# Information supplied
Segment Open

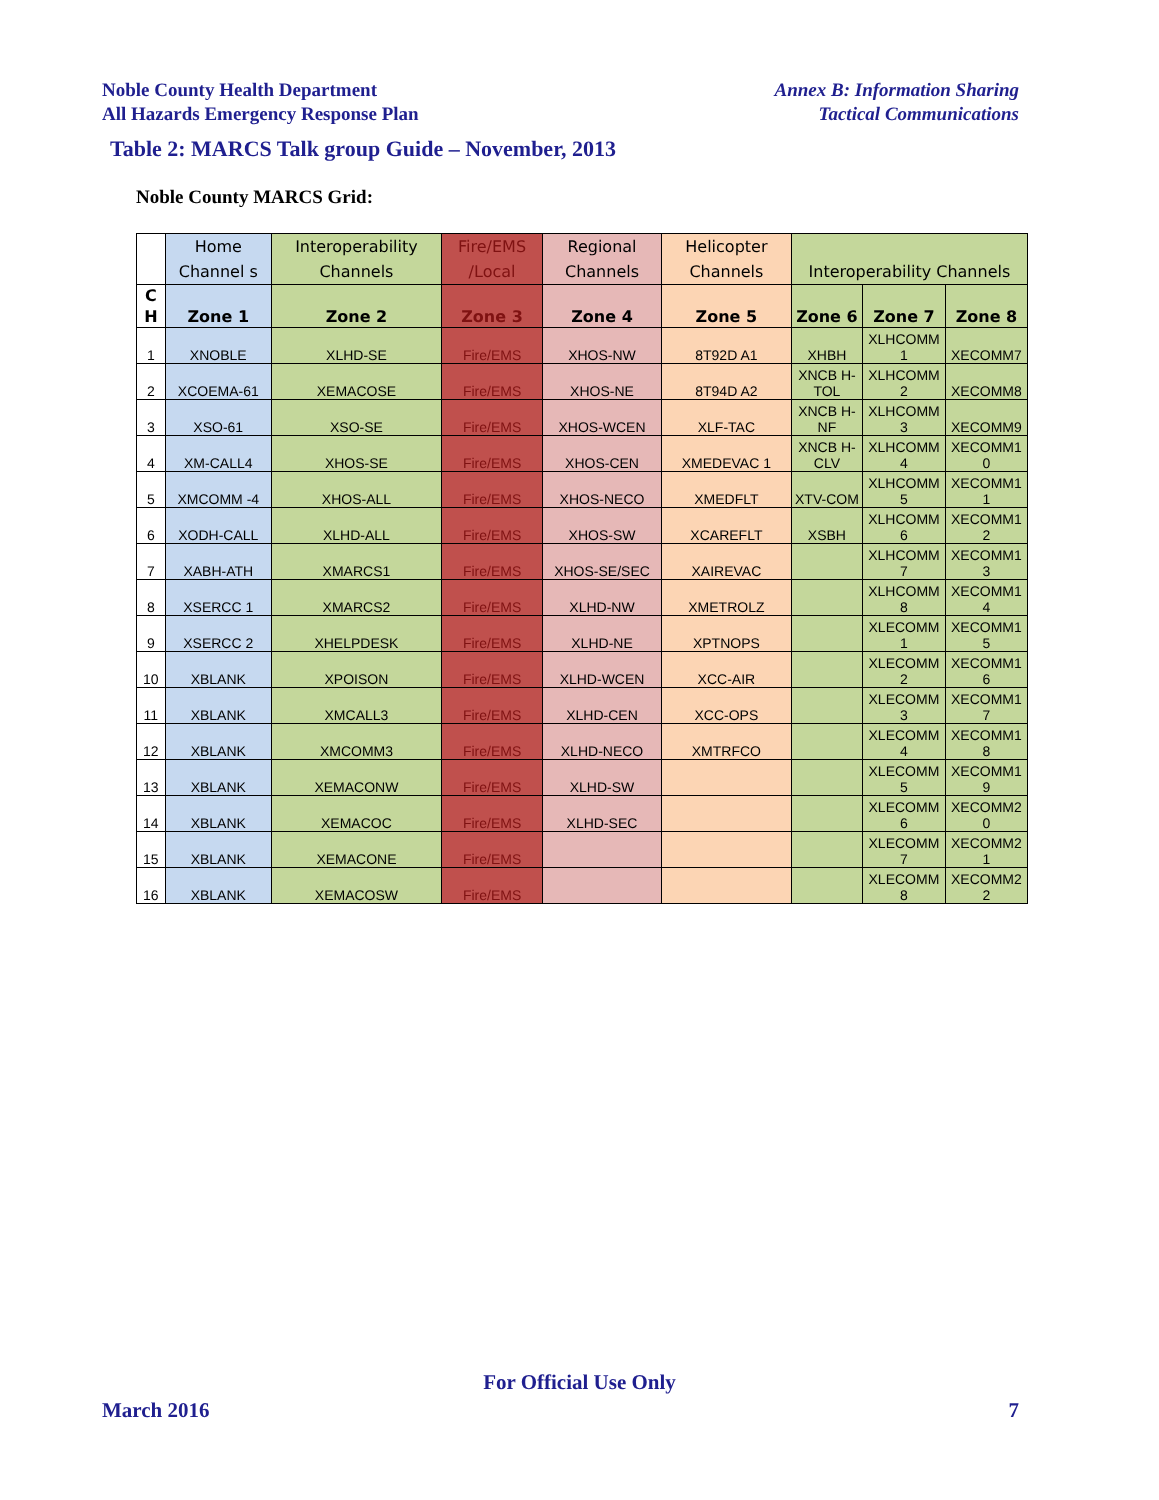Noble County Health Department
All Hazards Emergency Response Plan
Annex B: Information Sharing
Tactical Communications
Table 2: MARCS Talk group Guide – November, 2013
Noble County MARCS Grid:
| | Home Channel s | Interoperability Channels | Fire/EMS /Local | Regional Channels | Helicopter Channels | Interoperability Channels | | |
| --- | --- | --- | --- | --- | --- | --- | --- | --- |
| C H | Zone 1 | Zone 2 | Zone 3 | Zone 4 | Zone 5 | Zone 6 | Zone 7 | Zone 8 |
| 1 | XNOBLE | XLHD-SE | Fire/EMS | XHOS-NW | 8T92D A1 | XHBH | XLHCOMM 1 | XECOMM7 |
| 2 | XCOEMA-61 | XEMACOSE | Fire/EMS | XHOS-NE | 8T94D A2 | XNCB H-TOL | XLHCOMM 2 | XECOMM8 |
| 3 | XSO-61 | XSO-SE | Fire/EMS | XHOS-WCEN | XLF-TAC | XNCB H-NF | XLHCOMM 3 | XECOMM9 |
| 4 | XM-CALL4 | XHOS-SE | Fire/EMS | XHOS-CEN | XMEDEVAC 1 | XNCB H-CLV | XLHCOMM 4 | XECOMM1 0 |
| 5 | XMCOMM -4 | XHOS-ALL | Fire/EMS | XHOS-NECO | XMEDFLT | XTV-COM | XLHCOMM 5 | XECOMM1 1 |
| 6 | XODH-CALL | XLHD-ALL | Fire/EMS | XHOS-SW | XCAREFLT | XSBH | XLHCOMM 6 | XECOMM1 2 |
| 7 | XABH-ATH | XMARCS1 | Fire/EMS | XHOS-SE/SEC | XAIREVAC | | XLHCOMM 7 | XECOMM1 3 |
| 8 | XSERCC 1 | XMARCS2 | Fire/EMS | XLHD-NW | XMETROLZ | | XLHCOMM 8 | XECOMM1 4 |
| 9 | XSERCC 2 | XHELPDESK | Fire/EMS | XLHD-NE | XPTNOPS | | XLECOMM 1 | XECOMM1 5 |
| 10 | XBLANK | XPOISON | Fire/EMS | XLHD-WCEN | XCC-AIR | | XLECOMM 2 | XECOMM1 6 |
| 11 | XBLANK | XMCALL3 | Fire/EMS | XLHD-CEN | XCC-OPS | | XLECOMM 3 | XECOMM1 7 |
| 12 | XBLANK | XMCOMM3 | Fire/EMS | XLHD-NECO | XMTRFCO | | XLECOMM 4 | XECOMM1 8 |
| 13 | XBLANK | XEMACONW | Fire/EMS | XLHD-SW | | | XLECOMM 5 | XECOMM1 9 |
| 14 | XBLANK | XEMACOC | Fire/EMS | XLHD-SEC | | | XLECOMM 6 | XECOMM2 0 |
| 15 | XBLANK | XEMACONE | Fire/EMS | | | | XLECOMM 7 | XECOMM2 1 |
| 16 | XBLANK | XEMACOSW | Fire/EMS | | | | XLECOMM 8 | XECOMM2 2 |
For Official Use Only
March 2016 7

Segment Closed

# What the exercise asks
Output the records exactly as they appear, skipping any pictures.

# Output for this exercise
Noble County Health Department
All Hazards Emergency Response Plan
Annex B: Information Sharing
Tactical Communications
Table 2: MARCS Talk group Guide – November, 2013
Noble County MARCS Grid:
| | Home Channel s | Interoperability Channels | Fire/EMS /Local | Regional Channels | Helicopter Channels | Interoperability Channels | | |
| --- | --- | --- | --- | --- | --- | --- | --- | --- |
| C H | Zone 1 | Zone 2 | Zone 3 | Zone 4 | Zone 5 | Zone 6 | Zone 7 | Zone 8 |
| 1 | XNOBLE | XLHD-SE | Fire/EMS | XHOS-NW | 8T92D A1 | XHBH | XLHCOMM 1 | XECOMM7 |
| 2 | XCOEMA-61 | XEMACOSE | Fire/EMS | XHOS-NE | 8T94D A2 | XNCB H-TOL | XLHCOMM 2 | XECOMM8 |
| 3 | XSO-61 | XSO-SE | Fire/EMS | XHOS-WCEN | XLF-TAC | XNCB H-NF | XLHCOMM 3 | XECOMM9 |
| 4 | XM-CALL4 | XHOS-SE | Fire/EMS | XHOS-CEN | XMEDEVAC 1 | XNCB H-CLV | XLHCOMM 4 | XECOMM1 0 |
| 5 | XMCOMM -4 | XHOS-ALL | Fire/EMS | XHOS-NECO | XMEDFLT | XTV-COM | XLHCOMM 5 | XECOMM1 1 |
| 6 | XODH-CALL | XLHD-ALL | Fire/EMS | XHOS-SW | XCAREFLT | XSBH | XLHCOMM 6 | XECOMM1 2 |
| 7 | XABH-ATH | XMARCS1 | Fire/EMS | XHOS-SE/SEC | XAIREVAC | | XLHCOMM 7 | XECOMM1 3 |
| 8 | XSERCC 1 | XMARCS2 | Fire/EMS | XLHD-NW | XMETROLZ | | XLHCOMM 8 | XECOMM1 4 |
| 9 | XSERCC 2 | XHELPDESK | Fire/EMS | XLHD-NE | XPTNOPS | | XLECOMM 1 | XECOMM1 5 |
| 10 | XBLANK | XPOISON | Fire/EMS | XLHD-WCEN | XCC-AIR | | XLECOMM 2 | XECOMM1 6 |
| 11 | XBLANK | XMCALL3 | Fire/EMS | XLHD-CEN | XCC-OPS | | XLECOMM 3 | XECOMM1 7 |
| 12 | XBLANK | XMCOMM3 | Fire/EMS | XLHD-NECO | XMTRFCO | | XLECOMM 4 | XECOMM1 8 |
| 13 | XBLANK | XEMACONW | Fire/EMS | XLHD-SW | | | XLECOMM 5 | XECOMM1 9 |
| 14 | XBLANK | XEMACOC | Fire/EMS | XLHD-SEC | | | XLECOMM 6 | XECOMM2 0 |
| 15 | XBLANK | XEMACONE | Fire/EMS | | | | XLECOMM 7 | XECOMM2 1 |
| 16 | XBLANK | XEMACOSW | Fire/EMS | | | | XLECOMM 8 | XECOMM2 2 |
For Official Use Only
March 2016 7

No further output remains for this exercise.